I attempted to get a restraining order, fearing he was becoming unhinged. If he showed up at my workplace with a knife visible on his person, I wasn’t sure what else he was capable of.
My heart sank when the judge denied the restraining order; she reasoned that I never stated that I feared for my life.
It all came to a head when I received a voicemail one morning from him saying goodbye and that he was going to take his life. He left my mom a similar voicemail, and she notified the local police. The police arrived at his apartment, discovering that he had attempted to take his own life by overdosing on pills. He was committed to a psychiatric unit for several days. I heard from his sister that once he was well, he moved out of state to live with his father. My fear left with him once he was out of the state.
Years later, I was wondering what had become of him. After searching online, I discovered he was incarcerated for possessing and distributing child pornography, which made me sick to my stomach. I constantly gave in to my need to be in love and justified his behavior.

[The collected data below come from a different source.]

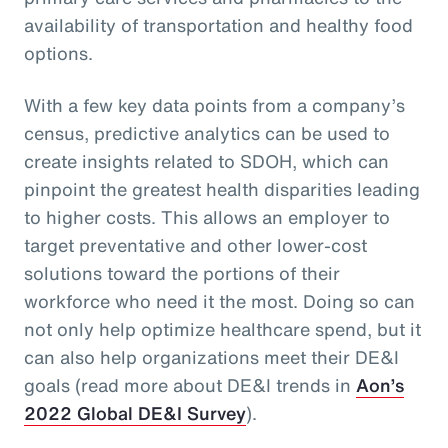
availability of transportation and healthy food
options.
With a few key data points from a company’s
census, predictive analytics can be used to
create insights related to SDOH, which can
pinpoint the greatest health disparities leading
to higher costs. This allows an employer to
target preventative and other lower-cost
solutions toward the portions of their
workforce who need it the most. Doing so can
not only help optimize healthcare spend, but it
can also help organizations meet their DE&I
goals (read more about DE&I trends in
Aon’s
2022 Global DE&I Survey
).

I felt resentful of myself for attempting to make the relationship work. I sought psychiatric help after realizing that what he had done to me amounted to rape. The realization didn’t hit me until some time later, as I had excused it since we were in a relationship. Therapy showed me that it was not my fault for what had happened to me. He is responsible for his actions, and I feel at peace now knowing he is behind bars.
After being single for a while and taking time for self-reflection and personal growth, I gained clarity on what I wanted in a partner and how to be a better partner myself. Unexpectedly, I met the love of my life, and the journey to get to where I am today was worth it. It took countless relationships that ended up broken to realize that you should not alter someone to fit your idea of “perfect.” The one that is right for you will make all the necessary changes to keep you. You should not have to beg for someone, nor should you have to ask them to stop hurting you, because true love does not hurt.